ASSIGNMENT: Keep every line of the data below that has the string "depth" and present those lines.

::: DATA UNDER STUDY :::

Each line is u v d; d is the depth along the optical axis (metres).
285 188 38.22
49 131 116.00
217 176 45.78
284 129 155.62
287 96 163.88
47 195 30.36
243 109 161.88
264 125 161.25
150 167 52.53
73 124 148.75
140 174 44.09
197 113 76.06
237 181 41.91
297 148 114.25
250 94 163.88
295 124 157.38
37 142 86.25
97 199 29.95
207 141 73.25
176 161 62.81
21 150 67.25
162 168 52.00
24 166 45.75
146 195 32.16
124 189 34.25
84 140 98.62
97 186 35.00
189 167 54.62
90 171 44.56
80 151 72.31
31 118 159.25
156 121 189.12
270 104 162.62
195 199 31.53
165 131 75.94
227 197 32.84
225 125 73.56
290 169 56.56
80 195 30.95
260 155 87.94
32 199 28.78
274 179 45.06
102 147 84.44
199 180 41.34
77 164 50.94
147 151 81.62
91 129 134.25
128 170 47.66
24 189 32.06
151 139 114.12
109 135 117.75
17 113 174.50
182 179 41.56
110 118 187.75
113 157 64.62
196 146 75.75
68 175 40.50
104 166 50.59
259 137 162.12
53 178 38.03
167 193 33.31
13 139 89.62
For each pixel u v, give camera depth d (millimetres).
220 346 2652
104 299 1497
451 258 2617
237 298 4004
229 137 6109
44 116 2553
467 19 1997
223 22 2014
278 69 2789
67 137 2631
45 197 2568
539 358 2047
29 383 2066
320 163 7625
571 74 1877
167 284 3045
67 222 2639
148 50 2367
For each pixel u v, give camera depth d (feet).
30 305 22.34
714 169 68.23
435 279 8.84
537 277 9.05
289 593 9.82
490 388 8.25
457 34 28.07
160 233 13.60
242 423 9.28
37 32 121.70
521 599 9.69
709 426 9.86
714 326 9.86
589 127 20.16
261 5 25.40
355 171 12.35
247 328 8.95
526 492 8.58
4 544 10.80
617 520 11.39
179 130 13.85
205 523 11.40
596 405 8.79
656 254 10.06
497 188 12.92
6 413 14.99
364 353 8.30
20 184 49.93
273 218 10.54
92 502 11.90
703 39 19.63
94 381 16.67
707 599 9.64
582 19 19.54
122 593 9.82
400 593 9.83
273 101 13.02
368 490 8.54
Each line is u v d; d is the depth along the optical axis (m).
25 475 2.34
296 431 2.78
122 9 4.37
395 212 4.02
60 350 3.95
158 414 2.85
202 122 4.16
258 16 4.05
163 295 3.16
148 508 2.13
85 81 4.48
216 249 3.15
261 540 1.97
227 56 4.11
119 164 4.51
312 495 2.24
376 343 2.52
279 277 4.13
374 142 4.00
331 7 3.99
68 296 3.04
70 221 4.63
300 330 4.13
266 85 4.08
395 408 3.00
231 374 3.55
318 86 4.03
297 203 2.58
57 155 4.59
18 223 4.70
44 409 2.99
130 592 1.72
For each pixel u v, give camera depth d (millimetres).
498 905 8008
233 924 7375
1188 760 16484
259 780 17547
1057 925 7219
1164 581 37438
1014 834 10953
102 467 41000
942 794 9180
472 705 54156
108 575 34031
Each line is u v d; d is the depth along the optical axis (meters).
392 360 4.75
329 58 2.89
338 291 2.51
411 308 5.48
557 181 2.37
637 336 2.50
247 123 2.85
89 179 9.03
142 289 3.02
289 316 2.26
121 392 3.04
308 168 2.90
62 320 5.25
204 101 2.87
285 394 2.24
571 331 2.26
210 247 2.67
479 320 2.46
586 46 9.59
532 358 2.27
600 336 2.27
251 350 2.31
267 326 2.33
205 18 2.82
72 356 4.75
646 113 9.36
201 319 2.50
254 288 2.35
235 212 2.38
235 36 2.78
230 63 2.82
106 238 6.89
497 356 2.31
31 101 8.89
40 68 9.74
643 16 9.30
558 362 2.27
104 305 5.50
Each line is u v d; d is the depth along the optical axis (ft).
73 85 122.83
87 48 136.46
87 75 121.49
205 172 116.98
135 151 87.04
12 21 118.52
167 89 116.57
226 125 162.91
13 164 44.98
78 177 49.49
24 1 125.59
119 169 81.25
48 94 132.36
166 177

:::

RESPONSE TO THIS EXERCISE:
Each line is u v d; d is the depth along the optical axis (metres).
For each pixel u v, give camera depth d (millimetres).
For each pixel u v, give camera depth d (feet).
Each line is u v d; d is the depth along the optical axis (m).
For each pixel u v, give camera depth d (millimetres).
Each line is u v d; d is the depth along the optical axis (meters).
Each line is u v d; d is the depth along the optical axis (ft).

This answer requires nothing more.